Selten hatte ich so gute Laune, wenn ich vollkommen übermüdet von einer mehrtägigen Wein- und Gourmettour im schmuddelgrauen Berlin eingeflogen bin. Denn als erstes nahm ich die Nachricht wahr, dass Thomas Middelhoff nicht nur zu drei Jahren Knast verurteilt wurde, sondern wegen Fluchtgefahr auch sofort einsitzen muss. Der einst als Stern am deutschen Managerhimmel gefeierte Middelhoff wurde auf das reduziert, was er ist: Ein geld- und prunksüchtiger Herrenreiter, der es für normal hält, einen Konzern mit Tausenden von Beschäftigten gegen die Wand zu fahren und sich dennoch auf deren Kosten mit Privatjets und Hubschraubern durch die Welt kutschieren zu lassen. Vielleicht eine kleine Genugtuung für die Karstadt-Mitarbeiter, die nach ihm den ähnlich bigotten Nicolas Berggruen ertragen mussten und nunmehr von dem „knallharten Sanierer“ René Benko auf die Schlachtbank der sozialen Marktwirtschaft geführt werden sollen. Hoffentlich verschwinden morgen ein paar Kisten Champagner in den Karstadt-Filialen, um einigen von Entlassung bedrohten Verkäuferinnen die Gelegenheit zu geben, ein Gläschen auf Middelhoff zu trinken. Mögen ihm noch viele Abzocker, Aasgeier und Heuschrecken in den Knast folgen, schließlich braucht Uli Hoeneß ja Doppelkopfpartner.
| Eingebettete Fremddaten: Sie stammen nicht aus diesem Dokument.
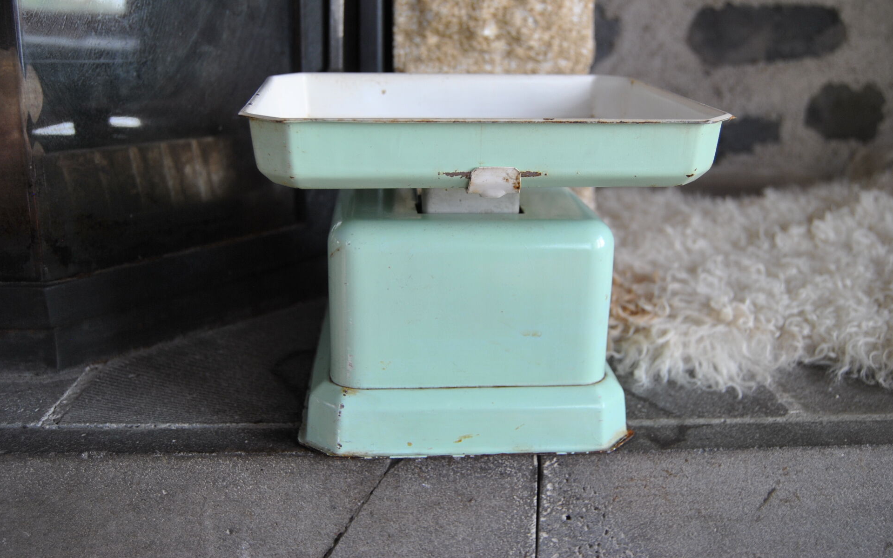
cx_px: 449
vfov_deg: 35.8
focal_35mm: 36
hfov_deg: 54.6
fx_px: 864
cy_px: 257
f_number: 3.8
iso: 200
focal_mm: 23
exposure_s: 1/50
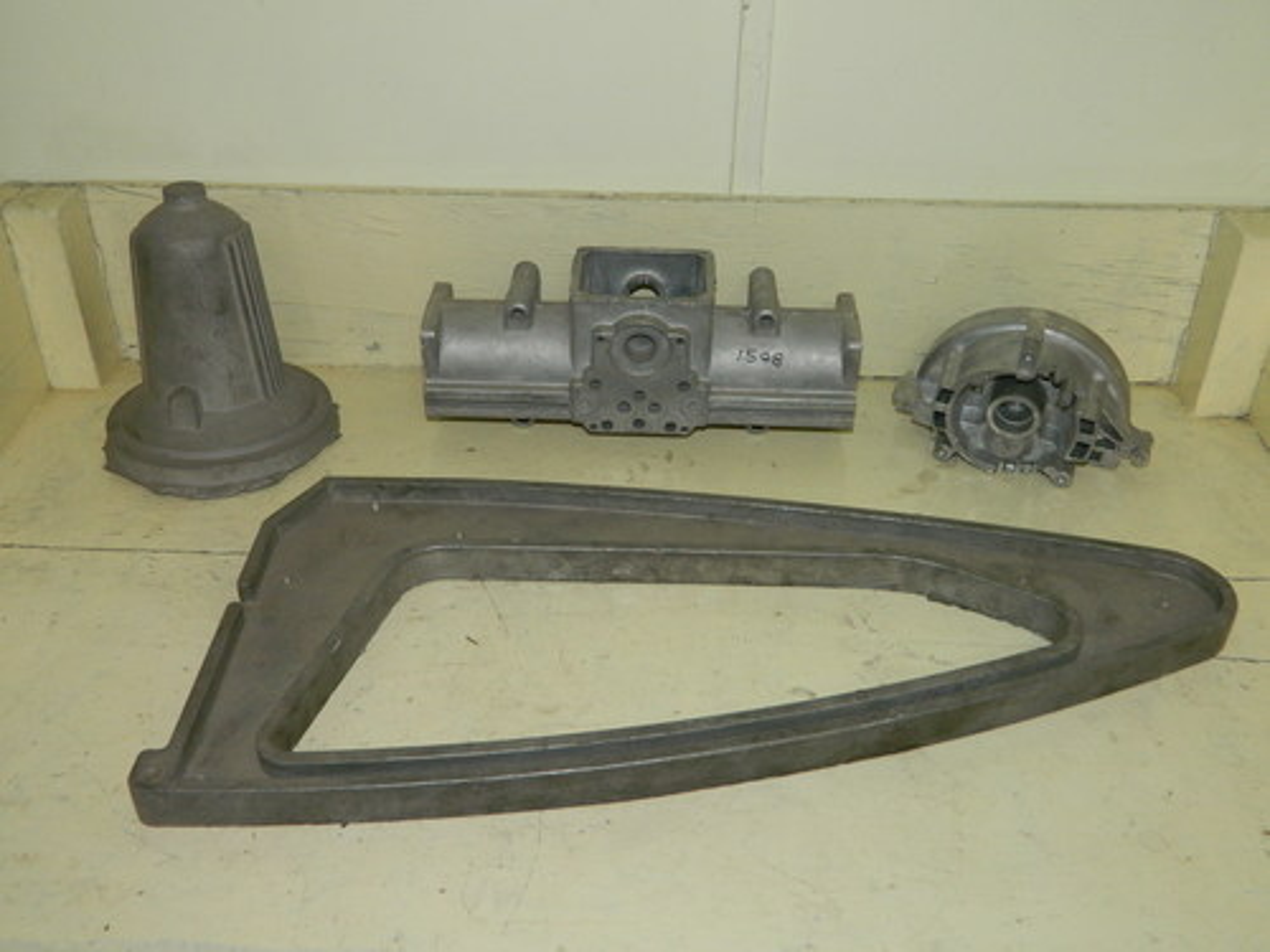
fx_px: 1284
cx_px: 635
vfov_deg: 40.7
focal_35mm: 35
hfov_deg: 52.6
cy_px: 476
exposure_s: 1/30
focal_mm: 6.2
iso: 200
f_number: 3.3
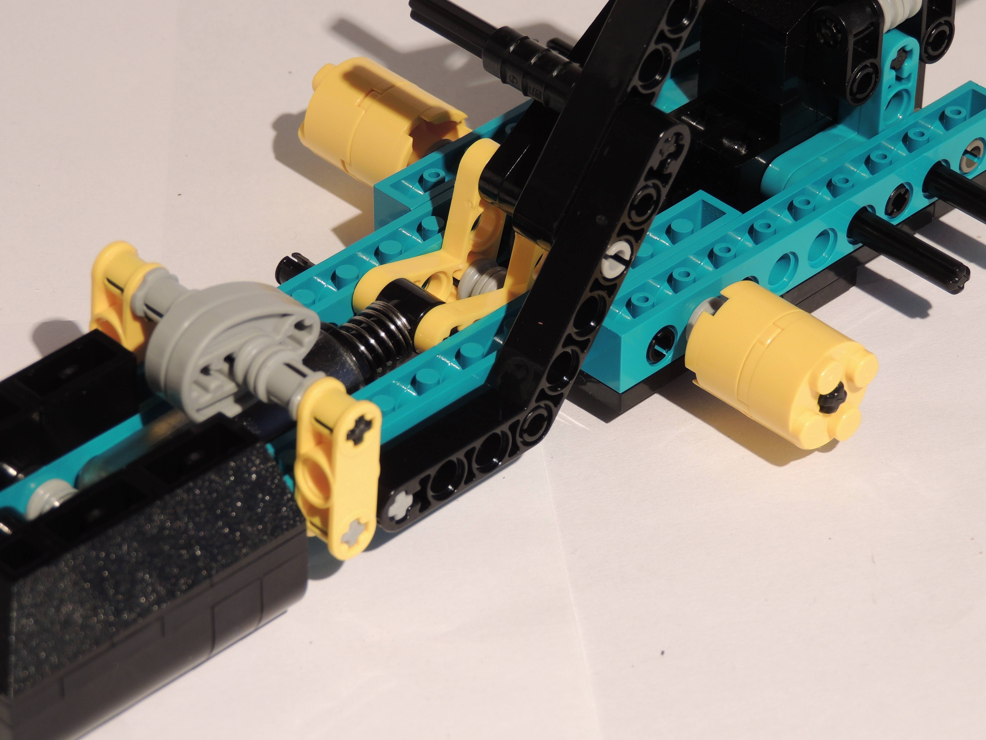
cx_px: 493
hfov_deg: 13.6
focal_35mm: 145
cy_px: 370
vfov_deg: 10.2
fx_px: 4130
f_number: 4.4
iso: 100
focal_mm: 25.8
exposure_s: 1/2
Das mit Middelhoff trifft sich irgendwie gut, denn ich wollte ohnehin über Schweinebacken schreiben.In den vergangenen Wochen habe ich mich nicht nur wie üblich in Berlin-Moabit und Wandlitz aufgehalten, sondern auch in Portugal und Frankreich. Weniges verbindet diese Orte außer – Schweinebacken! Damit meine ich jetzt weder Middelhoff, noch korrupte Politiker, arrogante Bahn-Manager oder – speziell in Moabit – asoziale Kiezchauvinisten, sondern jenes wohl edelste Teil des Schweines, welches mir bis vor einigen Jahren vollkommen unbekannt war.
Wandlitz streichen wir mal, denn den armen Doping-Schweinen aus märkischer Massentierhaltung oder vielmehr ihren Produzenten traue ich schon lange nicht mehr über den Weg. Wenn es aber um halbwilde, im Freiland aufgezogene Bigorre-Schweine aus den Pyrenäen oder Porco ibérico aus dem Alentejo geht, geraten meine auf weitgehenden Schweinefleischabstinenz beruhenden Ernährungsprinzipien gewaltig ins Wanken. Diese schwarzen Rassen ernähren sich hauptsächlich von Eicheln, Kastanien und manchmal auch Oliven und nehmen während ihres entspannten Schweinelebens auch reichlich Wildkräuter zu sich. Und das bis zu 16 Monate lang, während ihre Artgenossen in den Mastställen meistens wenig älter als ein halbes Jahr werden.
Gut zubereitete Schweinebacken von artgerecht gehaltenen Tieren sind unfassbar zart, manchmal fast schon mürbe, aber aufgrund der feinen Fettadern nie trocken. Geschmort in Rotwein ein sagenhafter Genuss. In einigen Regionen Portugals und Frankreichs ist das Bestandteil der Volksküche, während die doofen Deutschen ja lieber aufgepumpte, wässrige Schnitzel oder langweilige Filets vertilgen.